「分かってる。大丈夫だってヨウ。お前の気持ちも酌むから。俺だってヤられちまうのはごめんだしな。
フルボッコなんてトラウマ、もう作りたくないもないし。
同行はあいつに頼むよ。あいつなら、パッと見目立たないし手腕もある」
そう言うと、俺はビリヤード台を離れて隣室の扉を開けた。
向こうにも広がる並列された台の一端に視線を流し、俺は迷わず名前を呼んだ。
敏感に反応してくれるそいつは、素早く台から飛び降りて俺の下に駆け寄って来る。
「呼んだっスか、ケイさん」
見上げてくるチビ助の背を押して、俺はリーダーの下に戻った。
「俺はキヨタを連れて行く。

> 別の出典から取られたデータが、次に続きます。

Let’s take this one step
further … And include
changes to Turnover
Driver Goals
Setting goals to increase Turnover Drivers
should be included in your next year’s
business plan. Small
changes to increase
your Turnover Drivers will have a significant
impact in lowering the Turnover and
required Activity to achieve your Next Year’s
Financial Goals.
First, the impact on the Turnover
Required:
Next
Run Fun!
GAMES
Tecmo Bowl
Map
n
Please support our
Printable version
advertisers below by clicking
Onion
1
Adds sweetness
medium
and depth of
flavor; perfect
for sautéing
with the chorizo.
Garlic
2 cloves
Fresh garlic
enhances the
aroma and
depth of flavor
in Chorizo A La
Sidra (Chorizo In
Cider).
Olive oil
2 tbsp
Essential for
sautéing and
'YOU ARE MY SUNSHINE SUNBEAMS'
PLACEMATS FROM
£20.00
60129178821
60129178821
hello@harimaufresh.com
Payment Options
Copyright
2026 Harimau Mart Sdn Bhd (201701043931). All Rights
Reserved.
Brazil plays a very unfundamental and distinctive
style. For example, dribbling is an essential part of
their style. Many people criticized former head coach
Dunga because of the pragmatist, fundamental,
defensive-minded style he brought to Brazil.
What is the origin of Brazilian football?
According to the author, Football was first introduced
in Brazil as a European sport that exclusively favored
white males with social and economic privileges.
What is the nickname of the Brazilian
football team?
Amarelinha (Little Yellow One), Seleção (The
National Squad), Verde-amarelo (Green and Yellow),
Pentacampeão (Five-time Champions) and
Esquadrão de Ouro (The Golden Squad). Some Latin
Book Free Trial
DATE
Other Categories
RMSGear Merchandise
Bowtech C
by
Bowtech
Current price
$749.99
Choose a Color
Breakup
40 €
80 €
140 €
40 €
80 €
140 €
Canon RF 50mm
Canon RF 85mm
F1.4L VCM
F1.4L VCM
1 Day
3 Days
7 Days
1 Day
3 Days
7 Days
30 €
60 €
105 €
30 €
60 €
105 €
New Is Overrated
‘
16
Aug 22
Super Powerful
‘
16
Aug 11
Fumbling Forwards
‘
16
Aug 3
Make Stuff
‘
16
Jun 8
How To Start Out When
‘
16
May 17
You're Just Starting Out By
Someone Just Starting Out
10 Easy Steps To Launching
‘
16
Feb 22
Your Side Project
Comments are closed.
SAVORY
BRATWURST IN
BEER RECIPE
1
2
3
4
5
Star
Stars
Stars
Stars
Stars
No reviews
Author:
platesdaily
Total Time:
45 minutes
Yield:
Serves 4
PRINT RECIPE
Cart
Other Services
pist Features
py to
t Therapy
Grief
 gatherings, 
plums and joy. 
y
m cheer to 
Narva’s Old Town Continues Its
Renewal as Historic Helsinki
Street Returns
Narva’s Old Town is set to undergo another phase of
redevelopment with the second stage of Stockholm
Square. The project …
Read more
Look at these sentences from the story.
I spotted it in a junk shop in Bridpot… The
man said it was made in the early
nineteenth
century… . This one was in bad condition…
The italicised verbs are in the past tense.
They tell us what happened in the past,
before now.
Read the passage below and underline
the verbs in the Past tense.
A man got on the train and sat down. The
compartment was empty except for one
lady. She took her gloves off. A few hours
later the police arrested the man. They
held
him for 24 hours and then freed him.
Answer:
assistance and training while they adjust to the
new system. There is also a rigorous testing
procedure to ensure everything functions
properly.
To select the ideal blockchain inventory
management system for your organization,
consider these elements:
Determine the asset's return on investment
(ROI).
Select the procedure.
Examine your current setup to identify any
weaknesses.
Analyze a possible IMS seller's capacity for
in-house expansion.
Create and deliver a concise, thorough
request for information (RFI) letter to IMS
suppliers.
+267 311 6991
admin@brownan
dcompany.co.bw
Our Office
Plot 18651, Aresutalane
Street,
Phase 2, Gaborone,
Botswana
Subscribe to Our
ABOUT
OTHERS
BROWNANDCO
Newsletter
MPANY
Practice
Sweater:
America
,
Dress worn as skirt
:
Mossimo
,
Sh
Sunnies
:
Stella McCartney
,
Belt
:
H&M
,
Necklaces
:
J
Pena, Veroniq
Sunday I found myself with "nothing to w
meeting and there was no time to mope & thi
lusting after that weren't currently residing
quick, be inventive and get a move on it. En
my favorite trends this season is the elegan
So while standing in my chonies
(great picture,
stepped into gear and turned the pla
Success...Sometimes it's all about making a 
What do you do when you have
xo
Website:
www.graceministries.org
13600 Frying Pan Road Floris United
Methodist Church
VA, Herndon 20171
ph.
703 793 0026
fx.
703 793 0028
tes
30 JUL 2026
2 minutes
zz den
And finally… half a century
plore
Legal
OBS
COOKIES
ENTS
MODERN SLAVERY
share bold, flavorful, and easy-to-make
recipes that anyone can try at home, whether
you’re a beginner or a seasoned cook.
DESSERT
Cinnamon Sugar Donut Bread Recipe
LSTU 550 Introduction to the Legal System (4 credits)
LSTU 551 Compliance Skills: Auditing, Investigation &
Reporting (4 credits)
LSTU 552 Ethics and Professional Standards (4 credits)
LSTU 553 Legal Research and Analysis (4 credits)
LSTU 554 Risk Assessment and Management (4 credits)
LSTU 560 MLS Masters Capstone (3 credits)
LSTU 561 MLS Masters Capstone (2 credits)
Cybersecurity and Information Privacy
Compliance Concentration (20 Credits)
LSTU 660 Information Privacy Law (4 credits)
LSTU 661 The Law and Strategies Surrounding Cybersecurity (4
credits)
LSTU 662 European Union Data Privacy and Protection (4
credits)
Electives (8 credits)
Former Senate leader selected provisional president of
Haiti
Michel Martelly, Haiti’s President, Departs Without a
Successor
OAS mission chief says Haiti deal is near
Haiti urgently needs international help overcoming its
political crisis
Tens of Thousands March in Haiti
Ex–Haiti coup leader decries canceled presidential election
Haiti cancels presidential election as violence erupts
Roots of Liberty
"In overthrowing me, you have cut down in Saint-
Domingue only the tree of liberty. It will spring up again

チーム一の手腕の持ち主で俺の弟分が一緒なら、文句もないだろ? リーダー」
「……、ったく、テメェも言ってくれるようになったな。舎弟」
苦笑を零すヨウに視線を受け止め、
「喧嘩では使えない分。なにかで役立ちたいんだって」
兄貴に似て負けず嫌いなもんで、とニッとしたり顔で笑う。
次いで俺は弟分に視線を落とした。
「キヨタ、これから俺と来てくれないか? ちょっち危険な事をしに行くんだけど」
事情をよく把握できていない弟分だけど、
「愚問っス」
どこまでもお供するに決まってるじゃないっスか、舐めないで下さいよとばかりにキヨタは挑発的な笑みを返してきた。
上等、それでこそ俺の弟分だよ。キヨタ。